*Tasks and exercises:*
1) Sum up the transcript in two sentences.
2) Copy out the part of the transcript starting at "But one could" and ending at "IMDC good risk.".

And let me just say one more thing. There was a KC Cure survey that I think David Braun presented at one of the major conferences led by Dena Battles. And it was a survey to many patients throughout the country, “What’s your number one goal in your cure in frontline systemic therapy?” And it’s the chance to have a cure and to actually be off treatment. They’re willing to take more risk as far as toxicity. So CTLA-4 of course has more IRAEs, although not as much as we have in melanoma, but because it’s a lower dose ipi. But you may have some of those higher risk endocrinopathies, neuropathies, et cetera. But if that’s for a long-term growth of actually being off therapy and maybe even zero-state cure. I’m not sure if all of us agree that these patients eight years out that are off treatment are cured, I certainly think so. 

Dr. Atkins:
So Laurence, you’re restricted in France to give… You can’t give IO/IO to favorable risk patients, but how do you justify giving IO/TKIs when the hazard ratio is flat one for all of the IO/TKI overall survival and it’s hard to stop therapy? 

Dr. Albiges:
Thank you for the hard question. So my check is the following. It’s basically hitting hard. So I do explain to the patient that we are providing a dual approach with two mechanism of action that actually covers both the biology that you were describing, the angiogenic-driven biology, but also the potential T-cell infiltrate biology. And that what I’m looking for is basically in-use as much tumor shrinkage as possible, which will be a load by the combination therapy with the latitude of reducing the TKI because of daily toxicity we discussed and perform drug holiday. And this is clearly a situation where I am offering drug holiday. From a patient perspective, the drug holiday they are keen on having is the one with the TKI. 

But one could also say, “Oh, there is a potential to discontinue the immune checkpoint inhibitor.” We have academic trials trying to ask this question in great responders, can we stop at one year or can we dose reduce or spread a bit more the infusion of the immune checkpoint? So this is investigational of course. But my point is that we know the combination provide longer progression for survival, meaning the time to the need of the change of systemic treatment. There is a likelihood of achieving complete response. And that is important for the patient, although in good risk, usually they’re not highly symptomatic and they have a small metastatic burden. But I think ultimately that will help to… Although for some de-escalation. So that’s the reason why I’m sticking to combination therapy in IMDC good risk.

*Given entries:*
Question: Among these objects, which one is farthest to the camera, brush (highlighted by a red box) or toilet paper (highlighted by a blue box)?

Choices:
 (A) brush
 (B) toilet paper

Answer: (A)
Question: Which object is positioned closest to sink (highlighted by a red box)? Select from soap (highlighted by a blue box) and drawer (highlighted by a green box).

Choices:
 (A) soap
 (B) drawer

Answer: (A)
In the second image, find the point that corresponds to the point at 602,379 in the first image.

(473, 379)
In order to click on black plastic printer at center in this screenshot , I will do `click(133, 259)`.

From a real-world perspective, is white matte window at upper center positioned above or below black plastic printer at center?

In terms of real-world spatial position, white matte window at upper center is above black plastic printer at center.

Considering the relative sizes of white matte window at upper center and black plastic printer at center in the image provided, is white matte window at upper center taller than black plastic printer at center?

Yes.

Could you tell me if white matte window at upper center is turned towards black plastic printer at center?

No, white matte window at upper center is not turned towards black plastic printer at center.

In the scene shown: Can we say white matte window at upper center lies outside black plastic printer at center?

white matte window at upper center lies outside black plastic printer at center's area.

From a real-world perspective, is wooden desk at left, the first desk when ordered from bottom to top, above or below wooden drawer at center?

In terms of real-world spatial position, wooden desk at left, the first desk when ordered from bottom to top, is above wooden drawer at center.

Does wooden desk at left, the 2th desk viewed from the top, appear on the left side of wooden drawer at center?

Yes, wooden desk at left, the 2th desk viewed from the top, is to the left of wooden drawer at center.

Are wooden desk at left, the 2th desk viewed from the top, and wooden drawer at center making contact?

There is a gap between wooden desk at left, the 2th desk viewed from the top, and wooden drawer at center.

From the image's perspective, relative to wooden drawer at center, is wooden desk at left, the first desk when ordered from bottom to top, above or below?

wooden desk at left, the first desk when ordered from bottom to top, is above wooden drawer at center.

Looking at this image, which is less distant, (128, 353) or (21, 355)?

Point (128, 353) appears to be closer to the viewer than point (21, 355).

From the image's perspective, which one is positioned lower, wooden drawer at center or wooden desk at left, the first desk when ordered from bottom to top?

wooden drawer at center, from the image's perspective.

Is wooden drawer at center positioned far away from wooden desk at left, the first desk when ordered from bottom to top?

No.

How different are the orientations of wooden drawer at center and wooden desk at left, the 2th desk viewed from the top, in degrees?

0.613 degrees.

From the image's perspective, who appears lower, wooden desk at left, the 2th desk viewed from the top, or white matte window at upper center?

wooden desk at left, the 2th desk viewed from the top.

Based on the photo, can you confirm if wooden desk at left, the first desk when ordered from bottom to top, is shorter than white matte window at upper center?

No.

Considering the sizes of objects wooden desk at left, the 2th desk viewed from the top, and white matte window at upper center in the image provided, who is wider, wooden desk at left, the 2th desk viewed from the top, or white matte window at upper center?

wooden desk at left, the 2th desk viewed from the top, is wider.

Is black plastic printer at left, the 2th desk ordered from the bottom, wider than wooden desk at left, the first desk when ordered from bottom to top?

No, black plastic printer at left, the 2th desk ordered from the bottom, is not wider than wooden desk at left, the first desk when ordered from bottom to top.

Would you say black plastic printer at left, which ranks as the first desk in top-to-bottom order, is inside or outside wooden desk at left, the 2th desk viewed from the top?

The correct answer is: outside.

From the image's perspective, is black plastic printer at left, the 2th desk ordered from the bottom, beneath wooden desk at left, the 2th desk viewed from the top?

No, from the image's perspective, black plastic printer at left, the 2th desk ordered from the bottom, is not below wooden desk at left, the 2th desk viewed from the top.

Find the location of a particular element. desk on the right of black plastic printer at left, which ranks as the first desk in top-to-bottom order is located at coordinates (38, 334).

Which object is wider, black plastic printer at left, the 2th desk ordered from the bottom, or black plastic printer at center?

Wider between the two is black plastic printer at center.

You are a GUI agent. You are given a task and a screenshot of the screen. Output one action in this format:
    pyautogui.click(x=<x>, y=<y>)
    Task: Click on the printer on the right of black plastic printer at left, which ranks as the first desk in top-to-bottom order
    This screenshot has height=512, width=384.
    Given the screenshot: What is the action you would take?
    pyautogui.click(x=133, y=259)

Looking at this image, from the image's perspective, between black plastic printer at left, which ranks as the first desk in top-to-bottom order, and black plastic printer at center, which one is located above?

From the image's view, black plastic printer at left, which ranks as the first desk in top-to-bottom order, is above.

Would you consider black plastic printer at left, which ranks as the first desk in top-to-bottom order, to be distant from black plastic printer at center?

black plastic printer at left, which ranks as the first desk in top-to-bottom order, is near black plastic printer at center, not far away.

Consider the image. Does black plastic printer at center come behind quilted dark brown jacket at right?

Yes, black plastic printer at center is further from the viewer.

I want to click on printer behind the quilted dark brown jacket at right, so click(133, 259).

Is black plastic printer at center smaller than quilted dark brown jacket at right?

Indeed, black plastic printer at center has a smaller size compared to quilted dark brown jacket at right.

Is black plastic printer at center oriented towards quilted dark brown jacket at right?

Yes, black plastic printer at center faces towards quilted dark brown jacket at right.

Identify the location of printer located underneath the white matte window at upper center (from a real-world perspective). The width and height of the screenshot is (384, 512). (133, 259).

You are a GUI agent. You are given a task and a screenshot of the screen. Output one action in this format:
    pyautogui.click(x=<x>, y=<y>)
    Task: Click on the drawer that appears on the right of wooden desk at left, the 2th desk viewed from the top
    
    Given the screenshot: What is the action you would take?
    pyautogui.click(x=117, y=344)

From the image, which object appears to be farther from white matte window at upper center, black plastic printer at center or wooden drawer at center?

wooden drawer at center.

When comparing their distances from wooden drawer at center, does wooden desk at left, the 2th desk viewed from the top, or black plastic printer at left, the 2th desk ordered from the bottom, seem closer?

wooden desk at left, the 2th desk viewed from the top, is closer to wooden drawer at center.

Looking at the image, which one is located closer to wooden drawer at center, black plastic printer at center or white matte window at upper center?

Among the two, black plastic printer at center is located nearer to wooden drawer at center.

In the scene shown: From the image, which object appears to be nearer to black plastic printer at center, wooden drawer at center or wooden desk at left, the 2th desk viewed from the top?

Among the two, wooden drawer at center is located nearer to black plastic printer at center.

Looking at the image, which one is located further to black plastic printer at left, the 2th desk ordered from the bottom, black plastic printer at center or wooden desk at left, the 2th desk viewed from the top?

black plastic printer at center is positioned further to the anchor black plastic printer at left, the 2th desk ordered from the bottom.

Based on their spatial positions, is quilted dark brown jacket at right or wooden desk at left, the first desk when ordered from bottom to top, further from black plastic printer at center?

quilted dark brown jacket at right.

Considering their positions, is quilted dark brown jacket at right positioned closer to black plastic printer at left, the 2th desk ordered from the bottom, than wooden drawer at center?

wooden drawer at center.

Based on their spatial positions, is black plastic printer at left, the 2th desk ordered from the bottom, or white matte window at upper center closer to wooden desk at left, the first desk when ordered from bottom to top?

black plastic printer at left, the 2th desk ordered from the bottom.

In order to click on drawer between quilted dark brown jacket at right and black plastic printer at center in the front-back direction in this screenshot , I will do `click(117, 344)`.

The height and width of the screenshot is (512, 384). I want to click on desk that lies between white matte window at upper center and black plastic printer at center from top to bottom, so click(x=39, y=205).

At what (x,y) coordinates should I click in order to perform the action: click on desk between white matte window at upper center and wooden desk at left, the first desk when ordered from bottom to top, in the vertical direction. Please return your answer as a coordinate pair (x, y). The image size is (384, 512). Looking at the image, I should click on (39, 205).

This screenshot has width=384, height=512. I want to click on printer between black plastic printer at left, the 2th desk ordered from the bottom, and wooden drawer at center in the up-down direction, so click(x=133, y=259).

*Exercise results:*
1) A speaker cites a KC Cure survey in which patients named the chance of a cure and being off treatment as their top goal for frontline systemic therapy, and said they would accept more risk of toxicity for it. Asked by Dr. Atkins to justify IO/TKI treatment, Dr. Albiges describes using the combination in IMDC good-risk patients to hit hard with two mechanisms of action, aiming for as much tumor shrinkage as possible, a longer time before systemic treatment must change, and a chance of complete response, while offering drug holidays from the TKI.

2)
But one could also say, “Oh, there is a potential to discontinue the immune checkpoint inhibitor.” We have academic trials trying to ask this question in great responders, can we stop at one year or can we dose reduce or spread a bit more the infusion of the immune checkpoint? So this is investigational of course. But my point is that we know the combination provide longer progression for survival, meaning the time to the need of the change of systemic treatment. There is a likelihood of achieving complete response. And that is important for the patient, although in good risk, usually they’re not highly symptomatic and they have a small metastatic burden. But I think ultimately that will help to… Although for some de-escalation. So that’s the reason why I’m sticking to combination therapy in IMDC good risk.